Helthcare & Wellness
Jul 1, 2017
SOLUTIONS AT SIGHT
One of the major causes of adult blindness in humans is the degeneration of photoreceptors in the retina. So far, there is no effective clinical treatment for these retinal disorders. But it seems this is about to change soon.
Scientists and ophthalmologists from the Italian Institute of Technology have developed a retinal implant that can restore lost vision. The procedure has proven its results in rats and later this year it will be tested in humans.
Let's start from the retina. It is located at the back of the eye and it is made up of millions of light-sensitive photoreceptors. Human beings are able to see due to these photoreceptors.
Mutations or injuries in any one of the 240 identified genes can lead to retinal degeneration, where these cells die off, even if the retinal neurons around them are unaffected.
Previous research has looked at treating retinitis pigmentosa with bionic devices which stimulate the fully intact and functional remaining nerves with lights. Other approaches focused on gene editing to repair the mutations that cause blindness.
The new approach led by the Italian team, proposes the implant of a prosthesis into the eye, which serves as a working replacement for the damaged retina.
The implant is made from a thin layer of conductive polymer, placed on a silk-based substrate and covered with a semiconducting polymer.
The semiconducting polymer absorbs the photons when light enters the lens of the eye and acts as a photovoltaic material. And when it happens, electricity stimulates the retinal neurons, filling in the gap left by the eye's natural but damaged photoreceptors.
The researchers implanted the artificial retina into the eyes of the rats, in order to test the procedure and take some conclusions. Thirty days after the operation, the rats eyes had healed and the tests began. The researchers wanted to test how sensitive they were to the exposure of light – called the pupillary reflex – and compare healthy and untreated against these operated rats.
First they exposed the animals to a low intensity light (one lux, no more than the light of a full moon) and the rats weren't much more responsive than untreated rats.
But as the light increased to four or five lux (pretty much similar to a dark twilight sky) the pupillary response of treated rats was indistinguishable from healthy animals. Six to ten months after surgery, the rats were tested again and the implant showed it was still effective.
The rats' brain was also monitored during the light sensitivity tests, using positron emission tomography, and the researches saw an increase activity of the primary visual cortex, which processes visual information.

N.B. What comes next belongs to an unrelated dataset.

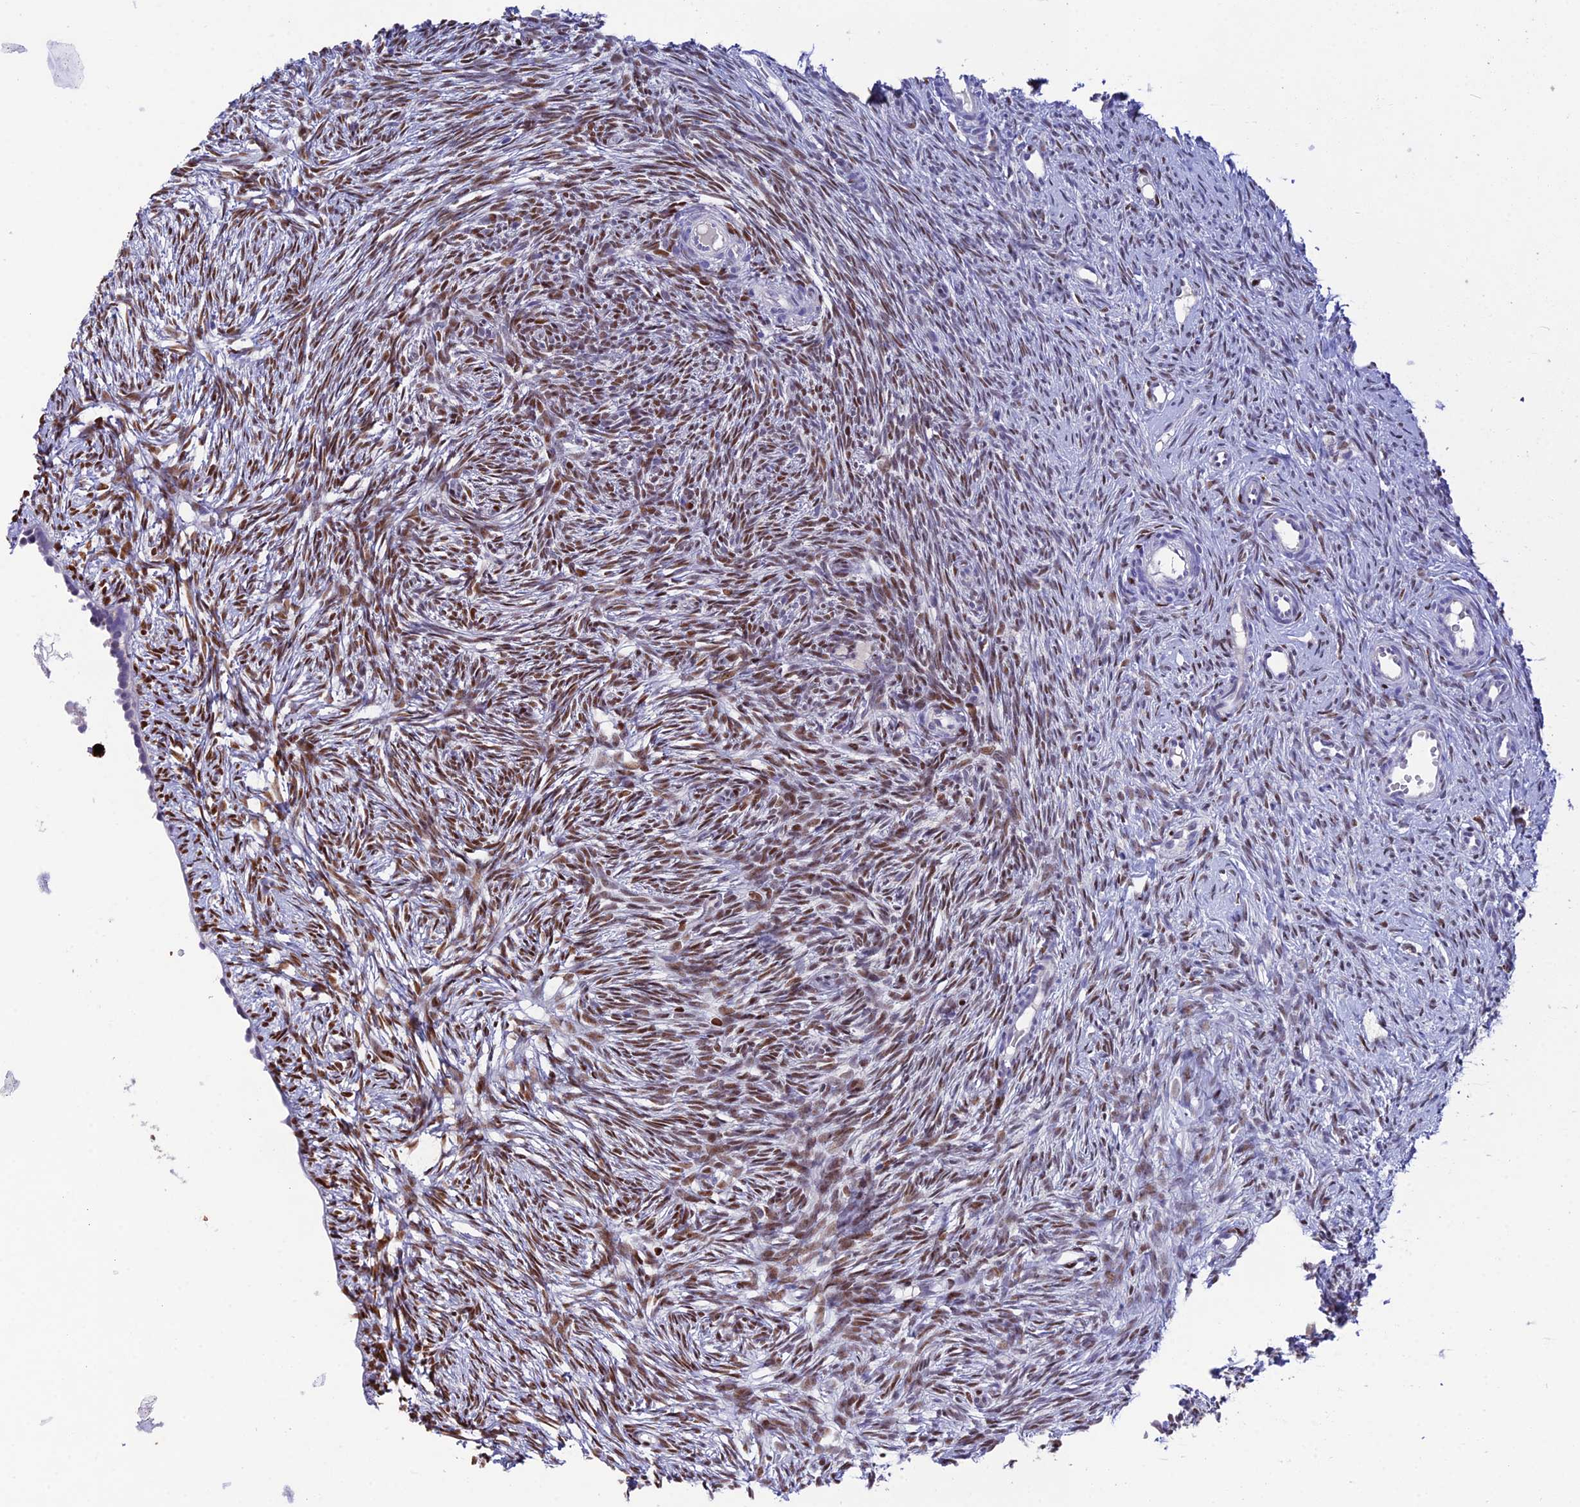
{"staining": {"intensity": "negative", "quantity": "none", "location": "none"}, "tissue": "ovary", "cell_type": "Follicle cells", "image_type": "normal", "snomed": [{"axis": "morphology", "description": "Normal tissue, NOS"}, {"axis": "topography", "description": "Ovary"}], "caption": "Immunohistochemical staining of benign ovary shows no significant staining in follicle cells. The staining is performed using DAB (3,3'-diaminobenzidine) brown chromogen with nuclei counter-stained in using hematoxylin.", "gene": "HIC1", "patient": {"sex": "female", "age": 51}}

They could then conclude that the implant directly activates residual neuronal circuitries in the degenerate retina. However, the reason how the stimulation works on a biological level is yet to explain.
And the researchers hope the results seen in rats will translate to people, something they're not sure yet. "We hope to replicate in humans the excellent results obtained in animal models", said ophthalmologist Grazia Pertile, one of the researchers. "We plan to carry out the first human trials in the second half of this year and gather preliminary results during 2018. This could be a turning point in the treatment of extremely debilitating retinal diseases", she concluded.